#### [Task brief]
Output every line of the listing below word for word, leaving nothing out and changing nothing.

(Dataset excerpts)

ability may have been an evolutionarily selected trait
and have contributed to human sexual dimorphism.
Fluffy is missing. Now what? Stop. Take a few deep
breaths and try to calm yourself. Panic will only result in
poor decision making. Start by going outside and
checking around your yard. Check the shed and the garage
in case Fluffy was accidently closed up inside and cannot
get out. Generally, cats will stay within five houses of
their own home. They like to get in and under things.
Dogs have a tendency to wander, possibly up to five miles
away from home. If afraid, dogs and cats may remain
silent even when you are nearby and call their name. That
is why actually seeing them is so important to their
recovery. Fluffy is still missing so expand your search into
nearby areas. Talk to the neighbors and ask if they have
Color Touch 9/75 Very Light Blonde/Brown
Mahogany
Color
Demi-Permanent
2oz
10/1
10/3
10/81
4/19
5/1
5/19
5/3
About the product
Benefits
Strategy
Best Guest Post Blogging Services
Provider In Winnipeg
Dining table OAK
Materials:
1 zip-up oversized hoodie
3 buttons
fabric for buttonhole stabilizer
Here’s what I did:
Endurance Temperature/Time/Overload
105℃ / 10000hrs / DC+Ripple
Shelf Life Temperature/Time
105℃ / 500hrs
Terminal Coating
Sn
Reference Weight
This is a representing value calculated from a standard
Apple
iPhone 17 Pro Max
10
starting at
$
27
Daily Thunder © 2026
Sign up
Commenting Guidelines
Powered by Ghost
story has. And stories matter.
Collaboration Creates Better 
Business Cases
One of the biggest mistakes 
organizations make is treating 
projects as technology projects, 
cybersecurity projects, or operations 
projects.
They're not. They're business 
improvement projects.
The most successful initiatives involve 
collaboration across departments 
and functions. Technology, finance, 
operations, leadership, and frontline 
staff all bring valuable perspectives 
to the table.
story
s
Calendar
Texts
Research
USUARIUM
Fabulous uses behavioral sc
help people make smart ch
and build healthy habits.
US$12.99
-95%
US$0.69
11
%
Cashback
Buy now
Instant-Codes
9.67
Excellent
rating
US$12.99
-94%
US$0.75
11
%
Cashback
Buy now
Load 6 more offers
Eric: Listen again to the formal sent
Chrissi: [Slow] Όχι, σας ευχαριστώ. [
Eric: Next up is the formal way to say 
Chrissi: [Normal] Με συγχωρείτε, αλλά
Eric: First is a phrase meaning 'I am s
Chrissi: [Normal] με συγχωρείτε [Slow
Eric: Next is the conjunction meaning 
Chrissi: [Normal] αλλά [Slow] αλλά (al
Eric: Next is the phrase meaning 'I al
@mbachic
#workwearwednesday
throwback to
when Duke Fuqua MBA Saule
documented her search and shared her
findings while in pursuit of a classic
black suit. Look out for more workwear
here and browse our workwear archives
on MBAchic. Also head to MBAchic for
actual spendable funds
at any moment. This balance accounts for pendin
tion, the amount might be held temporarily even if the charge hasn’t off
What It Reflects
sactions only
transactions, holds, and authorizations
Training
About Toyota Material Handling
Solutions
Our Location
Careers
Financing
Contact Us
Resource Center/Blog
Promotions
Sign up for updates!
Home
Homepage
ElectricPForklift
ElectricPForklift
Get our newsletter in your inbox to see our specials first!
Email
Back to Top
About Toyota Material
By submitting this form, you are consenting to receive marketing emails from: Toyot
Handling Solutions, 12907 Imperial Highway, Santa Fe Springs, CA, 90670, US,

#### [Reply]
ability may have been an evolutionarily selected trait
and have contributed to human sexual dimorphism.
Fluffy is missing. Now what? Stop. Take a few deep
breaths and try to calm yourself. Panic will only result in
poor decision making. Start by going outside and
checking around your yard. Check the shed and the garage
in case Fluffy was accidently closed up inside and cannot
get out. Generally, cats will stay within five houses of
their own home. They like to get in and under things.
Dogs have a tendency to wander, possibly up to five miles
away from home. If afraid, dogs and cats may remain
silent even when you are nearby and call their name. That
is why actually seeing them is so important to their
recovery. Fluffy is still missing so expand your search into
nearby areas. Talk to the neighbors and ask if they have
Color Touch 9/75 Very Light Blonde/Brown
Mahogany
Color
Demi-Permanent
2oz
10/1
10/3
10/81
4/19
5/1
5/19
5/3
About the product
Benefits
Strategy
Best Guest Post Blogging Services
Provider In Winnipeg
Dining table OAK
Materials:
1 zip-up oversized hoodie
3 buttons
fabric for buttonhole stabilizer
Here’s what I did:
Endurance Temperature/Time/Overload
105℃ / 10000hrs / DC+Ripple
Shelf Life Temperature/Time
105℃ / 500hrs
Terminal Coating
Sn
Reference Weight
This is a representing value calculated from a standard
Apple
iPhone 17 Pro Max
10
starting at
$
27
Daily Thunder © 2026
Sign up
Commenting Guidelines
Powered by Ghost
story has. And stories matter.
Collaboration Creates Better 
Business Cases
One of the biggest mistakes 
organizations make is treating 
projects as technology projects, 
cybersecurity projects, or operations 
projects.
They're not. They're business 
improvement projects.
The most successful initiatives involve 
collaboration across departments 
and functions. Technology, finance, 
operations, leadership, and frontline 
staff all bring valuable perspectives 
to the table.
story
s
Calendar
Texts
Research
USUARIUM
Fabulous uses behavioral sc
help people make smart ch
and build healthy habits.
US$12.99
-95%
US$0.69
11
%
Cashback
Buy now
Instant-Codes
9.67
Excellent
rating
US$12.99
-94%
US$0.75
11
%
Cashback
Buy now
Load 6 more offers
Eric: Listen again to the formal sent
Chrissi: [Slow] Όχι, σας ευχαριστώ. [
Eric: Next up is the formal way to say 
Chrissi: [Normal] Με συγχωρείτε, αλλά
Eric: First is a phrase meaning 'I am s
Chrissi: [Normal] με συγχωρείτε [Slow
Eric: Next is the conjunction meaning 
Chrissi: [Normal] αλλά [Slow] αλλά (al
Eric: Next is the phrase meaning 'I al
@mbachic
#workwearwednesday
throwback to
when Duke Fuqua MBA Saule
documented her search and shared her
findings while in pursuit of a classic
black suit. Look out for more workwear
here and browse our workwear archives
on MBAchic. Also head to MBAchic for
actual spendable funds
at any moment. This balance accounts for pendin
tion, the amount might be held temporarily even if the charge hasn’t off
What It Reflects
sactions only
transactions, holds, and authorizations
Training
About Toyota Material Handling
Solutions
Our Location
Careers
Financing
Contact Us
Resource Center/Blog
Promotions
Sign up for updates!
Home
Homepage
ElectricPForklift
ElectricPForklift
Get our newsletter in your inbox to see our specials first!
Email
Back to Top
About Toyota Material
By submitting this form, you are consenting to receive marketing emails from: Toyot
Handling Solutions, 12907 Imperial Highway, Santa Fe Springs, CA, 90670, US,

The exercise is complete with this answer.